Inform in advance of transitions (shower time, sleep time, meal time, time out)

For most children transition from one activity to another or from one place to another is not easy. Children are very focused on the present and therefore any disruption to what they’re doing right now creates automatic resistance.
The solution is simple. Give advance warning.
“In 10 minutes we will have a shower.” Remind him after five minutes. “Five minutes have passed so you have another five minutes to play.”
“Are you enjoying your sandwich? Good. As soon as you finish it we will do homework.”

Respect his desire to try to do things on his own

Maybe he does not know quite how to do it. Maybe, it is not for his age. And sometimes it’s messy. But you have to allow him to try doing things alone if he wants to. Allow him to be wrong. Allow him to fail. This is the only way he can learn.

Choose wisely the limits you impose on your child. Choose your battles!

You cannot comment on every action, nor tell him “no” more then “yes”.
A child who always gets negative comments will be frightened and insecure of himself. Therefore pick your battles wisely.
Is it really important that he puts on his sandals and not his shoes?
Is it really terrible that the blanket and pillow are on the floor right now because your child decided to build a house with them?
Can you clean the stain from his face after he finishes playing his game?
Does he have to ask forgiveness from his sister this instant, even though she is already playing happily with the next game?
Let it go. Everything is fine.

Demonstrate cause and effect of his behavior

Instead of threatening with punishment, explain the direct result of his actions.

“If you do not brush your teeth, the bacteria will remain there and spoil them and you will not be able to eat sweets and other treats.”

“If you do not help me arrange your room now, I’ll have to arrange your games by myself and I will be too tired to play with you/take you to the playground.”

“If you will not share your games with your friend when he comes to visit, he will come back home and play with his own games.”

Give your child roles with personal responsibility

It is very important to empower your child and give him the feeling that he is able and that we believe in his ability. When a child receives these messages he will be more willing to cooperate and show us that we can really count on him.
Children love to take part in household tasks.
Let your child take part in the dinner preparations. Let him wash the vegetables, cut them if he is old enough, spice the salad, mix the eggs.
Give him a mission to find matching socks in the wash.
At the supermarket, give him tasks like finding the sugar or choosing the best tomatoes.
He will be so proud of himself and so much more positive.

Be a role model for your child

You cannot say that he is watching too much television or playing too much with the tablet, if you yourself are constantly on the phone.
The most significant education of our children occurs whilst we are unaware of it.
Our children imitate us in everything. So if you ask them to share their games, you cannot refuse daddy when he wants to have a bite from your tiny sandwich…

Use humor as much as possible

Humor is an excellent medicine for many situations, also in our relationships with adults.
Your child is hysterical? He cannot remember why he angry? He is cross with you?

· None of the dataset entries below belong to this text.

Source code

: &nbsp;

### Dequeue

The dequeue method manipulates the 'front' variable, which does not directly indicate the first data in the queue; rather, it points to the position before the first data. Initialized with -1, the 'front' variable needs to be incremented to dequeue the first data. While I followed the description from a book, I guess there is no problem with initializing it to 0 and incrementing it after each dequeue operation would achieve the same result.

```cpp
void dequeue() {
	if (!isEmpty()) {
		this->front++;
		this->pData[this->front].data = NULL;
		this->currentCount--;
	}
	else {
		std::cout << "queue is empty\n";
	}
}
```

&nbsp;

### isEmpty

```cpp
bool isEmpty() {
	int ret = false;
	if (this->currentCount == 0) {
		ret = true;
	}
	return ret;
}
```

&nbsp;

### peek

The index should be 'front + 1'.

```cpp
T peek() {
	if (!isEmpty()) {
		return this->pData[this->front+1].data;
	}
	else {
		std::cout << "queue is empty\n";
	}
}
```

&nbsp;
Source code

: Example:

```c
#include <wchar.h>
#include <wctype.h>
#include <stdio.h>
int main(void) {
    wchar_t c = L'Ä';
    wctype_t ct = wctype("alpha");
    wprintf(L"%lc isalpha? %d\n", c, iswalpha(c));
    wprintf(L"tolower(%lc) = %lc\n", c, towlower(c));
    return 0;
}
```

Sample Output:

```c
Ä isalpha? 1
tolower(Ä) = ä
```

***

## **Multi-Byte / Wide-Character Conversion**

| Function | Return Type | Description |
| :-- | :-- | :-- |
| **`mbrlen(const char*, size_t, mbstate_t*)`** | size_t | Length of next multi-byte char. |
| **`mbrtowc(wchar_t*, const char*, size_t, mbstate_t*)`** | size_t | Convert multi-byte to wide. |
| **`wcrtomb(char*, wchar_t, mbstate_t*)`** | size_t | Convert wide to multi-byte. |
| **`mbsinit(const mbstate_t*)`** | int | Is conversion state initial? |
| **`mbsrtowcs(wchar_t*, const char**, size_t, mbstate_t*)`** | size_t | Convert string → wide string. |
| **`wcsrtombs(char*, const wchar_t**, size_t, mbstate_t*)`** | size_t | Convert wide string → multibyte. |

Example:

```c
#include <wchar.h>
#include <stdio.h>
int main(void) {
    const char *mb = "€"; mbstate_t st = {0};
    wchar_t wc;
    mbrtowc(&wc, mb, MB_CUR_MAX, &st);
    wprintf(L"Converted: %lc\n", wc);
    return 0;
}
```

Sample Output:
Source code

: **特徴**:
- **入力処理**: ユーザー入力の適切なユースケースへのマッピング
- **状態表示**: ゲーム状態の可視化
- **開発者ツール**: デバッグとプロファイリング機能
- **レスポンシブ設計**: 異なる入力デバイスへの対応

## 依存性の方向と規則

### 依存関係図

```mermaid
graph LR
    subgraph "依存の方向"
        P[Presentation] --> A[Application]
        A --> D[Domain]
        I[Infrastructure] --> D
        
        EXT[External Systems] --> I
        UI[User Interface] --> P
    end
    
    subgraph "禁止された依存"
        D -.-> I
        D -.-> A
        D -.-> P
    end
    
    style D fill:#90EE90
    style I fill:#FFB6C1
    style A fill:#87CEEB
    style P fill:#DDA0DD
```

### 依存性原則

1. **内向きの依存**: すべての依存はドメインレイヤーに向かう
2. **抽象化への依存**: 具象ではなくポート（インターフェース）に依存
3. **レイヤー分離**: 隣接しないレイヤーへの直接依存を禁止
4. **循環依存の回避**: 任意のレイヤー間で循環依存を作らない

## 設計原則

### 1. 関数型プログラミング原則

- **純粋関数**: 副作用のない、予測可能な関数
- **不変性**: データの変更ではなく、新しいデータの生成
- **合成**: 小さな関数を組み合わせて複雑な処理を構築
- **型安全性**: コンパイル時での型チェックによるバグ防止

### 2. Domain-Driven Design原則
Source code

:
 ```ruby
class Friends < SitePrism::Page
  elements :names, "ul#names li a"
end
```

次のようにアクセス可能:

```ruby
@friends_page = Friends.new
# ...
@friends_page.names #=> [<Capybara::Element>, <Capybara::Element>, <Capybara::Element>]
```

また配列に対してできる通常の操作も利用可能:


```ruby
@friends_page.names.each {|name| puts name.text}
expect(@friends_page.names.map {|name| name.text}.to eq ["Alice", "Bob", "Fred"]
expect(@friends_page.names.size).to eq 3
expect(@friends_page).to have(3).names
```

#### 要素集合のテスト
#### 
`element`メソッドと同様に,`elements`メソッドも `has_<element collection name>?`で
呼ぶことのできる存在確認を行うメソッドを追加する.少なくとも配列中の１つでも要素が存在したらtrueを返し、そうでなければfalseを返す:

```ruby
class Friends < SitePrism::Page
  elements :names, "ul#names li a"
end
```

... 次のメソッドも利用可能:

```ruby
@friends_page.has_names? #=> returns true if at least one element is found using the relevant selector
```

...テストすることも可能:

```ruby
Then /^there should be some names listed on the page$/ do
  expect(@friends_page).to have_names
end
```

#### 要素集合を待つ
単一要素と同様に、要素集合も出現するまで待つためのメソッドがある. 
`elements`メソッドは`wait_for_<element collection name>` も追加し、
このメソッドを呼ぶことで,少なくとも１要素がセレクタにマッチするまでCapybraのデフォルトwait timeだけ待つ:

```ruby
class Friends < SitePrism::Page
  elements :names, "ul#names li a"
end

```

It’s time for a little humor on your part.
“Maybe if I tickle a bit here and there …. my stubborn bear will show me a little smile.”
“Sure you do not want to wear these pants? Then maybe I’ll use them as a hat on my head? Is it nice on me? What so you think?”

Tell him every day how much you love him and how much he is special to you

It sounds basic, and maybe even a little forced, but it’s vitally important.

It is not enough that your child knows you love him. He needs to hear it.
A lot.
You want him to be positive and cooperate with you?
Make him feel positive. Remind him how much he is loved and special.
Do not be embarrassed to say “I love you. You are special and unique. You are the greatest gift I’ve ever had”.
He deserves to know the truth, doesn’t he?